What are the symptoms of hand and wrist arthritis?

  • Arthritis in the wrist causes: pain and swelling in the wrists and can lead to problems gripping. If bony spurs have developed as the cartilage wears away, it can cause irritation to the nerves around the joint and may cause carpal tunnel syndrome. Rheumatoid arthritis may cause inflammation of the wrist joint and tendons causing the tendons to rupture. As rheumatoid arthritis progresses, deformity of the wrist can occur, which in turn can lead to deformities of the fingers.
  • The symptoms of thumb arthritis include: pain at the base of the thumb, particularly when you grip, pinch or use your thumb to apply force. You may also have swelling and stiffness, loss of movement and decreased strength in your thumb. In some cases, the thumb may appear deformed with an enlarged joint at its base.

How is hand and wrist arthritis diagnosed?

Your consultant will carry out a physical examination to assess your wrist and hand for pain, swelling and loss of movement. Depending which parts of the wrists are affected (the joints or the tendons), the swelling may be in a different place. You may be asked to twist and flex your wrists to ascertain whether the pain is in your wrists or thumbs. An X-ray will confirm the diagnosis and can identify bone spurs and worn down cartilage. You may also be given a blood test to determine whether you have rheumatoid arthritis or osteoarthritis. An ultrasound sometimes will help to confirm tendon irritation or joint inflammation.

How is hand and wrist arthritis treated?

=======

● Task prompt
Reproduce the passage on hand and wrist arthritis word for word, everything from "What are the" down to "wrist arthritis diagnosed?".

● Data listing
=======

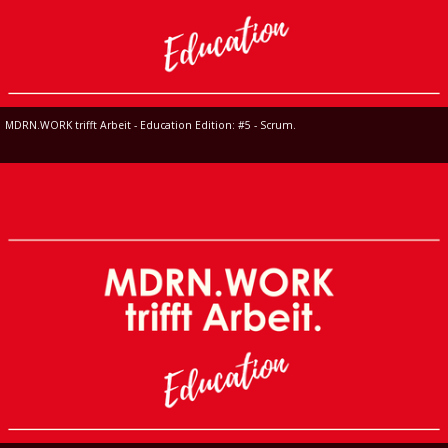
MDRN.WORK trifft Arbeit - Education Edition: #5 - Scrum.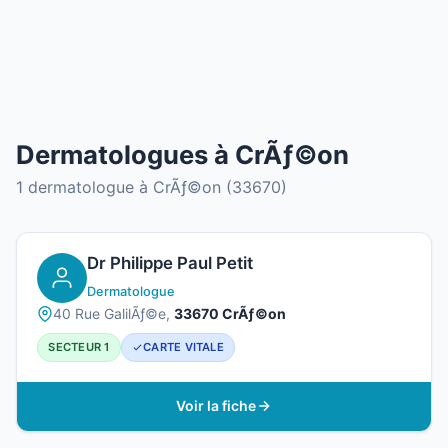
Dermatologues à CrÃƒ©on
1 dermatologue à CrÃƒ©on (33670)
Dr Philippe Paul Petit
Dermatologue
40 Rue GalilÃƒ©e,
33670 CrÃƒ©on
SECTEUR 1
CARTE VITALE
Voir la fiche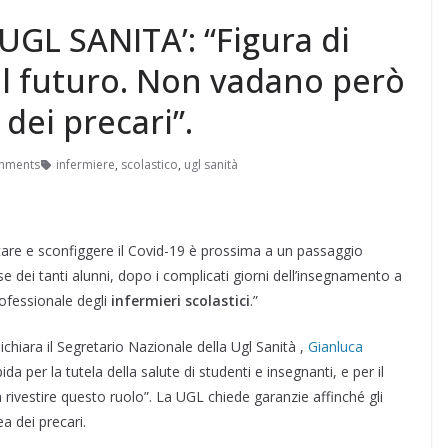
 UGL SANITA’: “Figura di
el futuro. Non vadano però
dei precari”.
mments
infermiere
,
scolastico
,
ugl sanità
tare e sconfiggere il Covid-19 è prossima a un passaggio
asse dei tanti alunni, dopo i complicati giorni dell’insegnamento a
rofessionale degli
infermieri scolastici
.”
hiara il Segretario Nazionale della Ugl Sanità ,
Gianluca
 per la tutela della salute di studenti e insegnanti, e per il
a rivestire questo ruolo”. La UGL chiede garanzie affinché gli
a dei precari.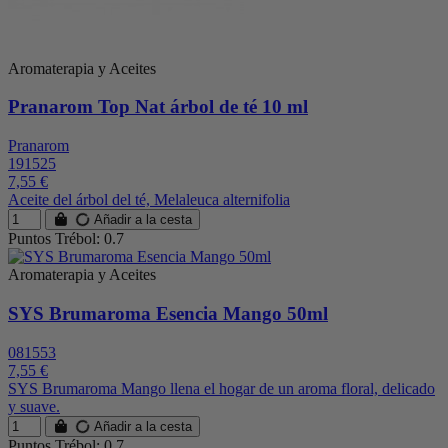
Aromaterapia y Aceites
Pranarom Top Nat árbol de té 10 ml
Pranarom
191525
7,55 €
Aceite del árbol del té, Melaleuca alternifolia
Añadir a la cesta
Puntos Trébol: 0.7
Aromaterapia y Aceites
SYS Brumaroma Esencia Mango 50ml
081553
7,55 €
SYS Brumaroma Mango llena el hogar de un aroma floral, delicado
y suave.
Añadir a la cesta
Puntos Trébol: 0.7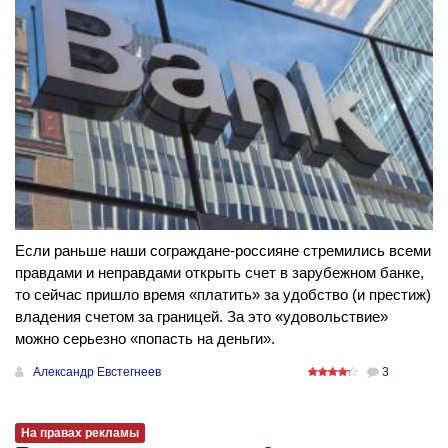
Если раньше наши сограждане-россияне стремились всеми
правдами и неправдами открыть счет в зарубежном банке,
то сейчас пришло время «платить» за удобство (и престиж)
владения счетом за границей. За это «удовольствие»
можно серьезно «попасть на деньги».
Александр Евстегнеев
3
На правах рекламы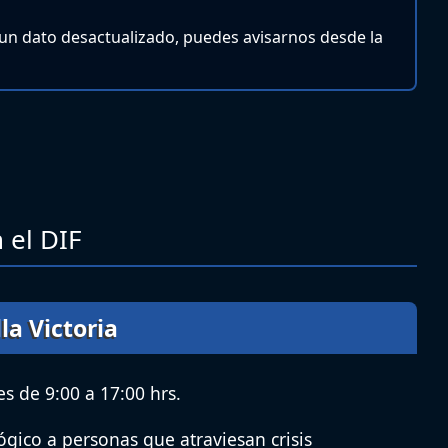
 un dato desactualizado, puedes avisarnos desde la
 el DIF
la Victoria
s de 9:00 a 17:00 hrs.
gico a personas que atraviesan crisis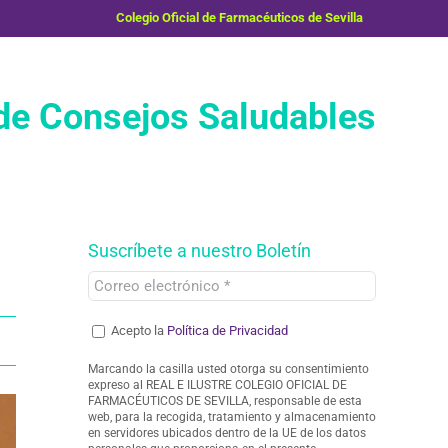
Colegio Oficial de Farmacéuticos de Sevilla
e Consejos Saludables
Suscríbete a nuestro Boletín
Acepto la
Política de Privacidad
Marcando la casilla usted otorga su consentimiento
expreso al REAL E ILUSTRE COLEGIO OFICIAL DE
FARMACÉUTICOS DE SEVILLA, responsable de esta
web, para la recogida, tratamiento y almacenamiento
en servidores ubicados dentro de la UE de los datos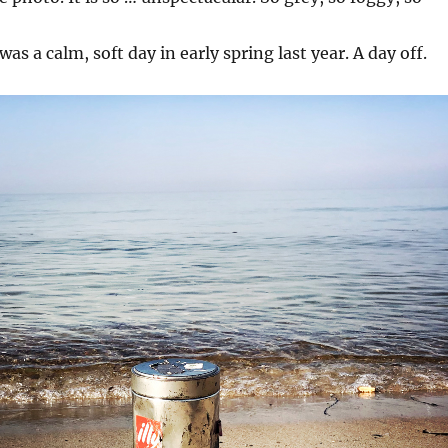
as a calm, soft day in early spring last year. A day off.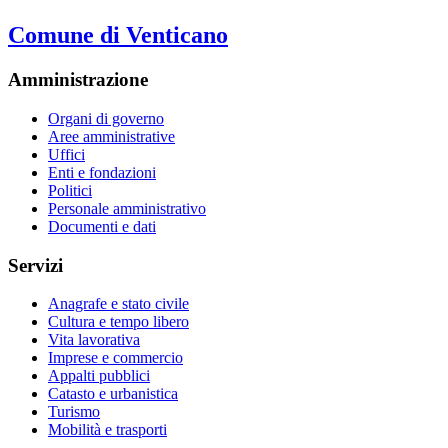
Comune di Venticano
Amministrazione
Organi di governo
Aree amministrative
Uffici
Enti e fondazioni
Politici
Personale amministrativo
Documenti e dati
Servizi
Anagrafe e stato civile
Cultura e tempo libero
Vita lavorativa
Imprese e commercio
Appalti pubblici
Catasto e urbanistica
Turismo
Mobilità e trasporti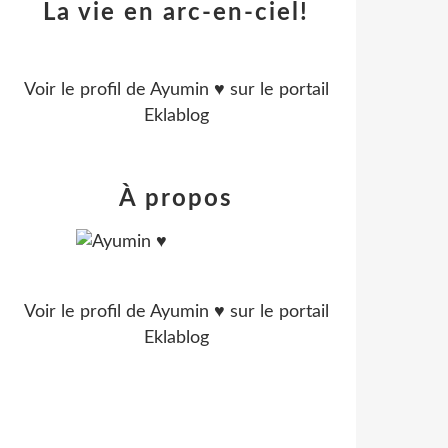
La vie en arc-en-ciel!
Voir le profil de
Ayumin ♥
sur le portail
Eklablog
À propos
Voir le profil de
Ayumin ♥
sur le portail
Eklablog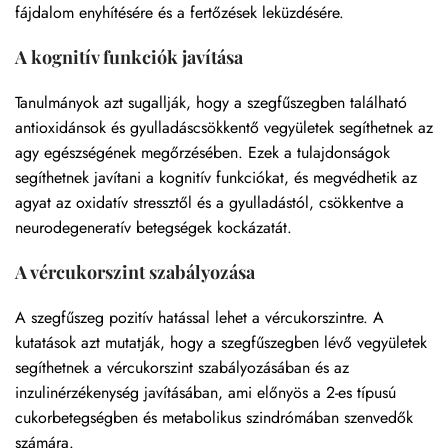
fájdalom enyhítésére és a fertőzések leküzdésére.
A kognitív funkciók javítása
Tanulmányok azt sugallják, hogy a szegfűszegben található
antioxidánsok és gyulladáscsökkentő vegyületek segíthetnek az
agy egészségének megőrzésében. Ezek a tulajdonságok
segíthetnek javítani a kognitív funkciókat, és megvédhetik az
agyat az oxidatív stressztől és a gyulladástól, csökkentve a
neurodegeneratív betegségek kockázatát.
A vércukorszint szabályozása
A szegfűszeg pozitív hatással lehet a vércukorszintre. A
kutatások azt mutatják, hogy a szegfűszegben lévő vegyületek
segíthetnek a vércukorszint szabályozásában és az
inzulinérzékenység javításában, ami előnyös a 2-es típusú
cukorbetegségben és metabolikus szindrómában szenvedők
számára.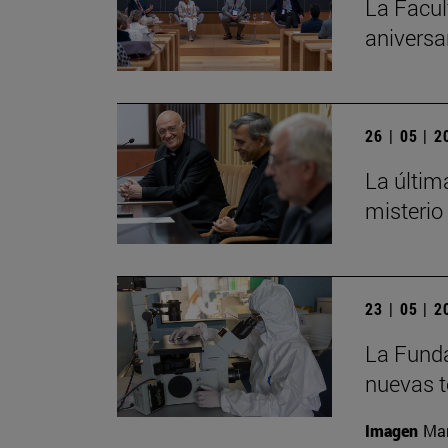
La Facul
aniversa
26 | 05 | 
La últim
misterio
23 | 05 | 
La Funda
nuevas t
Imagen
Man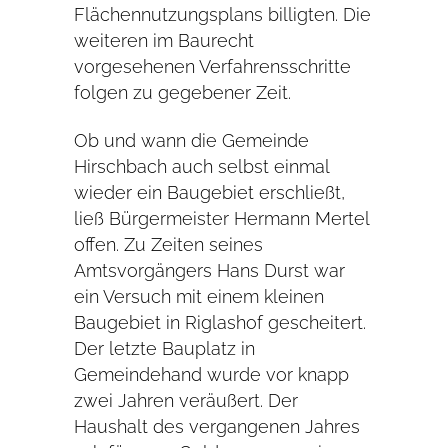
Flächennutzungsplans billigten. Die
weiteren im Baurecht
vorgesehenen Verfahrensschritte
folgen zu gegebener Zeit.
Ob und wann die Gemeinde
Hirschbach auch selbst einmal
wieder ein Baugebiet erschließt,
ließ Bürgermeister Hermann Mertel
offen. Zu Zeiten seines
Amtsvorgängers Hans Durst war
ein Versuch mit einem kleinen
Baugebiet in Riglashof gescheitert.
Der letzte Bauplatz in
Gemeindehand wurde vor knapp
zwei Jahren veräußert. Der
Haushalt des vergangenen Jahres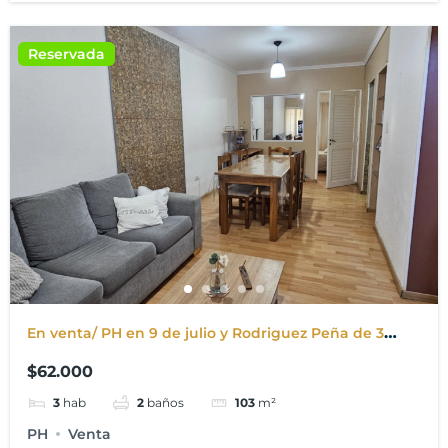
Reservada
En venta/ PH en 9 de julio y Rodriguez Peña de 3
dormitorios y Garaje. Ingreso independiente. APTO
$62.000
PARA CRÉDITO
3
hab
2
baños
103
m²
PH
Venta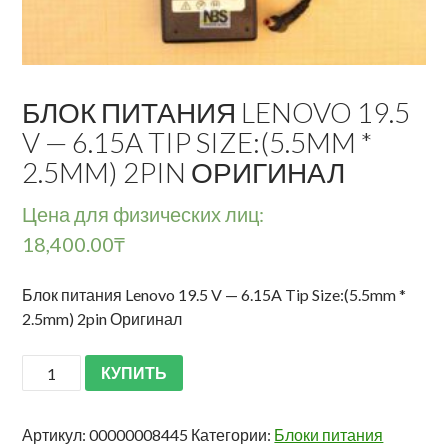
БЛОК ПИТАНИЯ LENOVO 19.5
V — 6.15A TIP SIZE:(5.5MM *
2.5MM) 2PIN ОРИГИНАЛ
Цена для физических лиц:
18,400.00
₸
Блок питания Lenovo 19.5 V — 6.15A Tip Size:(5.5mm *
2.5mm) 2pin Оригинал
КУПИТЬ
Артикул:
00000008445
Категории:
Блоки питания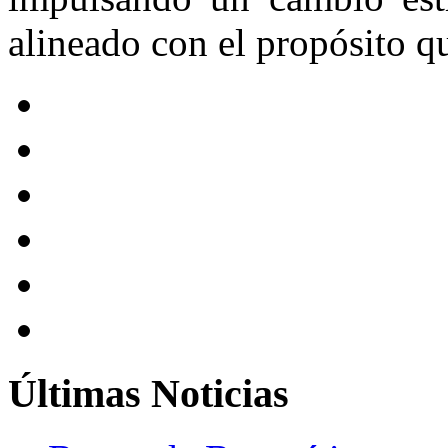
alineado con el propósito q
Últimas
Noticias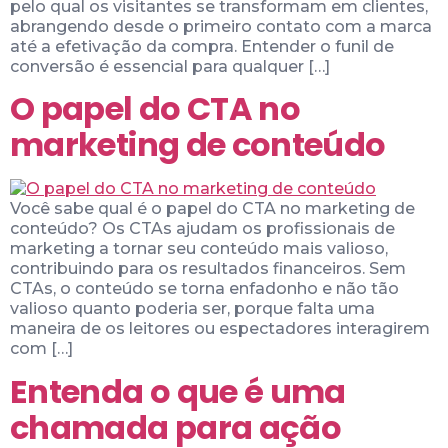
pelo qual os visitantes se transformam em clientes,
abrangendo desde o primeiro contato com a marca
até a efetivação da compra. Entender o funil de
conversão é essencial para qualquer […]
O papel do CTA no
marketing de conteúdo
Você sabe qual é o papel do CTA no marketing de
conteúdo? Os CTAs ajudam os profissionais de
marketing a tornar seu conteúdo mais valioso,
contribuindo para os resultados financeiros. Sem
CTAs, o conteúdo se torna enfadonho e não tão
valioso quanto poderia ser, porque falta uma
maneira de os leitores ou espectadores interagirem
com […]
Entenda o que é uma
chamada para ação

=======

● Output below
What are the symptoms of hand and wrist arthritis?

  • Arthritis in the wrist causes: pain and swelling in the wrists and can lead to problems gripping. If bony spurs have developed as the cartilage wears away, it can cause irritation to the nerves around the joint and may cause carpal tunnel syndrome. Rheumatoid arthritis may cause inflammation of the wrist joint and tendons causing the tendons to rupture. As rheumatoid arthritis progresses, deformity of the wrist can occur, which in turn can lead to deformities of the fingers.
  • The symptoms of thumb arthritis include: pain at the base of the thumb, particularly when you grip, pinch or use your thumb to apply force. You may also have swelling and stiffness, loss of movement and decreased strength in your thumb. In some cases, the thumb may appear deformed with an enlarged joint at its base.

How is hand and wrist arthritis diagnosed?